2019-03-05 07:28:34 | 北タイ陶磁

<続き>

今回発掘場所に案内してくれるM氏の自宅を訪れた。そこで、発掘品が保管してある棚を見ると、写真の口縁が割れたサンカンペーンの壷と、写真のビルマ・錫鉛釉緑彩の小形盤、それにサンカンペーンの無文盤(所謂犬の餌鉢)が二つで、これは近隣で発掘されたものである。

そこでM氏に種々質問した。先ず第一は発掘現場を見たい、それが無理であるなら発掘現場の写真が見たいとの質問である。現在の発掘現場は山道を50km行ったミャンマーとの国境に近いところにあると云う。とても本日中にチェンマイには戻れませんよと・・・。では近くにはないかと重ねて尋ねると、15km先に旧発掘現場があり、3-4年前に発掘したところだという。徒歩かとの質問に対し、そこへは山道を四駆で行けるという。今回、当地訪問の目的は発掘現場を現認することにある。
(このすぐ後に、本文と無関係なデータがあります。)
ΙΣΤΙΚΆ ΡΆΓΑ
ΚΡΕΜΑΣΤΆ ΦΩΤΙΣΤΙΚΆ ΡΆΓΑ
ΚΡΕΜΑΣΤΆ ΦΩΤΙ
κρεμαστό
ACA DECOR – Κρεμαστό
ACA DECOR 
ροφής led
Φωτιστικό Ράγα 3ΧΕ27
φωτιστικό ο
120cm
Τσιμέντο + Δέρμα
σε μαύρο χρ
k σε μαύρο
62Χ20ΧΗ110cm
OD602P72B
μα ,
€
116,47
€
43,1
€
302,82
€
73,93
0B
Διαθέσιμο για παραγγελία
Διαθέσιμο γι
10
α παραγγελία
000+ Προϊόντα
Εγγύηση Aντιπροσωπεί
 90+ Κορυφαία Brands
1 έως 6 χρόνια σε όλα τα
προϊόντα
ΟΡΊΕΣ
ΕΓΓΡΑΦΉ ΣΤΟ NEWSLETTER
行かない手はないが、所用時間が気になる。まあ15kmだから、いくら山道とはいえ30分程度であろうと、たかをくくったのが、大間違いであった。早速四駆で、学校の先を右折して山中に分け入った。5分も走ったであろうか、写真のゲートをくぐる。

これはモン(Hmong)族(タイ人は蔑称としてメオ族という、古代から中世にかけタイ中部や北部のハリプンチャイ王国を建国したモン(MON)族とは異なる)の村と外部を区別する結界である。そこから先が最大の難所で雨季にできた車の轍が深く、その轍からはずれると崖下へ転落である。おまけに山の稜線を走るものだから、両側は崖である。50分が経過して目的地に到着した。帰りのこともあるので、短時間で周囲の様子を確認した。
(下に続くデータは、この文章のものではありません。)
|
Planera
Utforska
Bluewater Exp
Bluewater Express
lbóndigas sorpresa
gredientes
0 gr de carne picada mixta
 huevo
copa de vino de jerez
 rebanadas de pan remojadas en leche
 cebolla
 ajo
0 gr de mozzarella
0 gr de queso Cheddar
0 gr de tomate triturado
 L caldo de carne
現地は尾根なのだが、比較的広い場所で、写真の左手のように、道からは1m程高くなり、土質は赤土である。そこで確認できたのは、7つの掘削址が直径1m~1.5mほどで、窪地になっている。

さらにその場所を特定する何かがあるとの考えより、注視してみるが、樹木を見る以外、例えば目印の石なり岩等を見ない。また小高く盛り上っている訳でもなく、かつ環濠らしきものもない。目印なしで何故そこが墳墓跡とわかるのかと、M氏に質問する。彼によるとそこは、陶磁器の破片が落ちていた場所で、その散乱具合で目星を着け、掘削するとの回答であった。

この場所はバン・クリアンと呼ぶモン族集落(บ้านเกรียง:Ban Khuriang)の手前1-2kmのところで、村人が足しげく移動する場所であり、かつ牛を放し飼い(放牧ではない、そのような人工の牧草地は存在せず)にしている場所で、村人は何度も訪れており、それらの村人が破片を見つけたと言う。